• _Your goal_
What you give back must match the records below exactly.

======== Source data

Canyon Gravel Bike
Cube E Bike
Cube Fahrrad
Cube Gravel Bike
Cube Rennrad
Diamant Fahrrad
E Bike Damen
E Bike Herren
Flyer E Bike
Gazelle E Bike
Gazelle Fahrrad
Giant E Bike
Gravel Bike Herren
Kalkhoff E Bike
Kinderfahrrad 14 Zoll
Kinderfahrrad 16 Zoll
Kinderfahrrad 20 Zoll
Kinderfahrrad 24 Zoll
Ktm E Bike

================

• _Output for this exercise_
Canyon Gravel Bike
Cube E Bike
Cube Fahrrad
Cube Gravel Bike
Cube Rennrad
Diamant Fahrrad
E Bike Damen
E Bike Herren
Flyer E Bike
Gazelle E Bike
Gazelle Fahrrad
Giant E Bike
Gravel Bike Herren
Kalkhoff E Bike
Kinderfahrrad 14 Zoll
Kinderfahrrad 16 Zoll
Kinderfahrrad 20 Zoll
Kinderfahrrad 24 Zoll
Ktm E Bike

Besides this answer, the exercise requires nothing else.